Kyle Brown salivates over those numbers. When he launched Sharp Equity in Phoenix in the middle of 2007, the bid service was handling a home a week. Now it's doing 60 to 100 homes a month and is one of the state’s largest buyers of below-market real estate. The company specializes in foreclosures, pre-foreclosures, fix and flips, bank-owned and wholesale properties, and rentals.
“It’s an opportunistic time for anyone that likes real estate,” said Brown, who has fixed and flipped homes for more than a decade. “It’s a great opportunity for people to make money back they lost in the crash. There’s some incredible profits to be made.”
The company has a 12-member team that tracks Arizona homes in auction and trustee sales, then categorizes the information for its database of 10,000 investors, who can search by value, zip codes, comps, location, square footage, opening bid, and margin.
Investors can make a 10 to 15 percent profit on one flip, and because the bid service database is so vast, clients can make numerous bids in minutes.
A fee isn’t assessed until a home is purchased, and that typically is 2 percent of the closing price, with a sliding scale for frequent buyers.
Brown knows his bid service is not a sustainable model, but he’ll enjoy the ride while it lasts. “The money has found the market. Even with the in-flow of competition, there’s more than enough homes to go around,” he said.

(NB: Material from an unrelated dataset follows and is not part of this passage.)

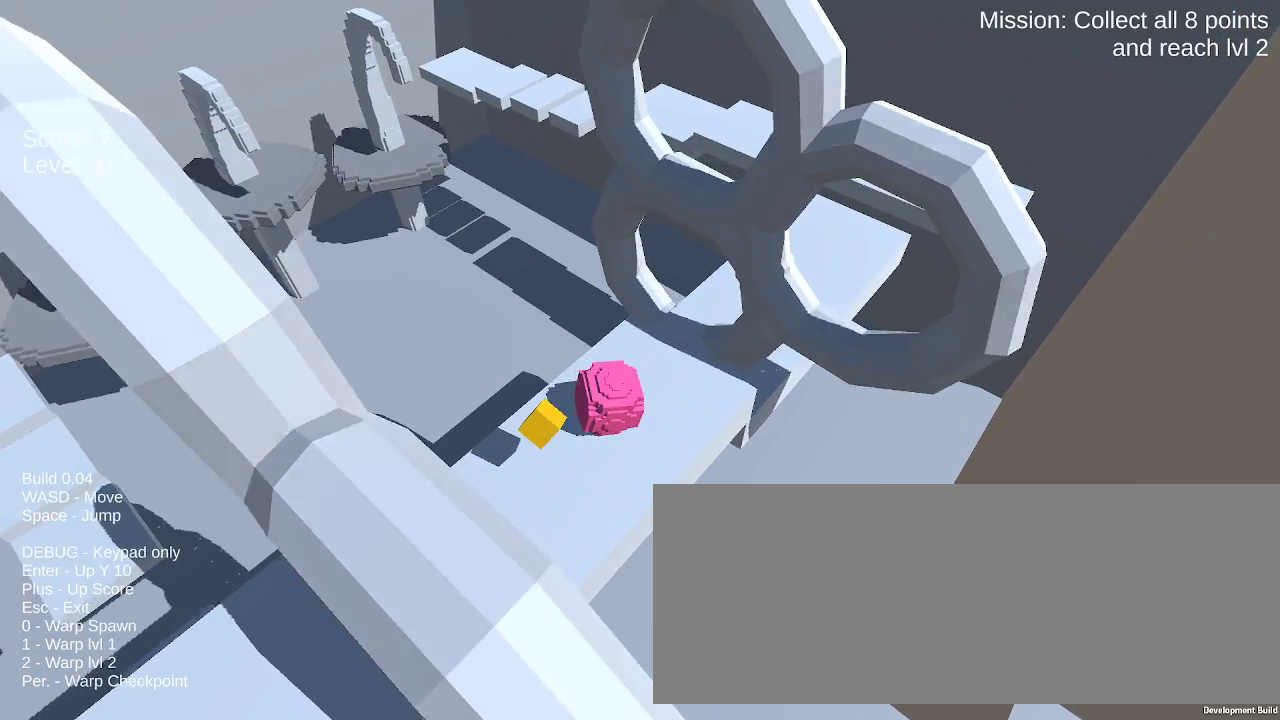
{"keys": ["left"], "mouse": [], "events": []}
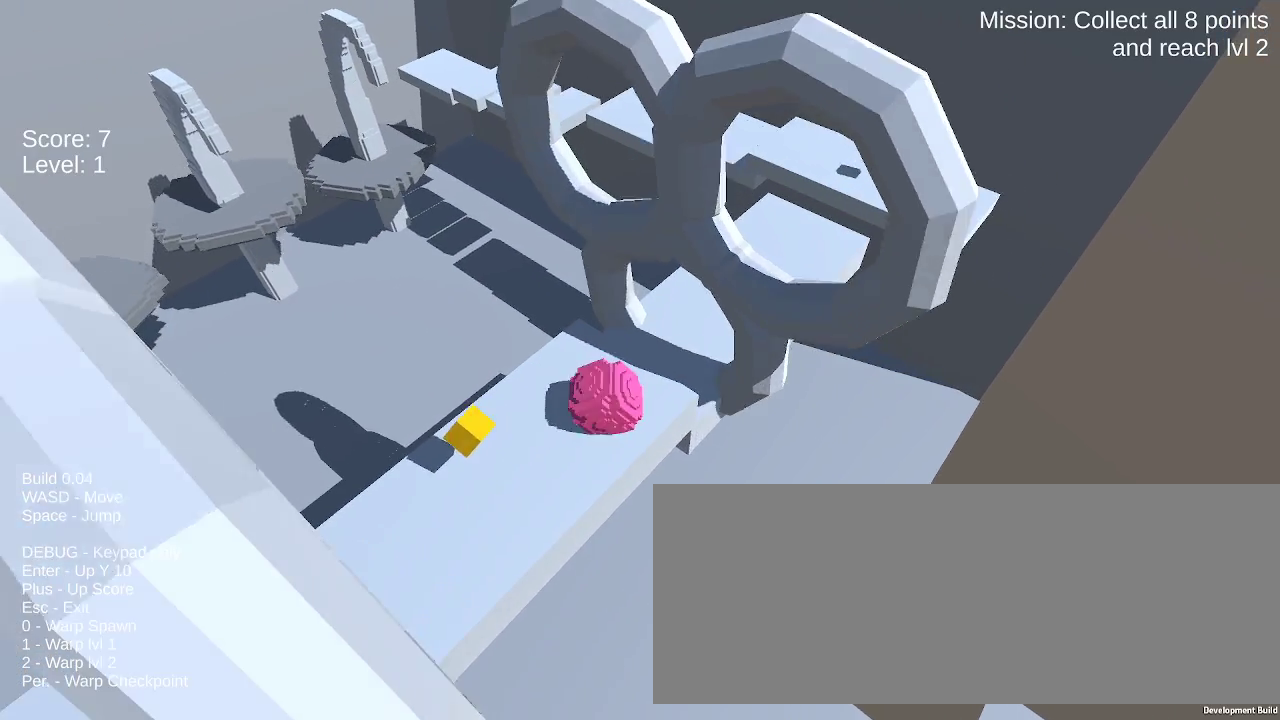
{"keys": ["left", "up"], "mouse": [], "events": [[150, "up", "down"]]}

That’s what led Peter Zalewski to launch CondoVultures.com in South Florida. In March 2006, the former journalist created a website devoted to real estate in the region. Now he distributes a newsletter to more than 20,000 prospective buyers, mostly seasoned investors and institutional players.
“There wasn’t real Wall Street intelligence about the marketplace,” said Zalewski, so he hired a team of researchers who spent five months documenting 163 projects in downtown Miami, which has tripled its inventory since 2003 but seen prices decline 40 percent in the last three years.
The company has poured more than $200,000 into data gathering, and every quarter the company releases a condo report that documents loan amounts, amenities, square footage, and other factors.
Most of his time these days is devoted to another spinoff, Condo Vultures Realty, a brokerage that handles bulk sales. The business, which employs 36 agents, has gained national attention and the ire of Michael Moore, who profiled Zalewski—unbeknownst to him at the time—in his new film Capitalism: A Love Story.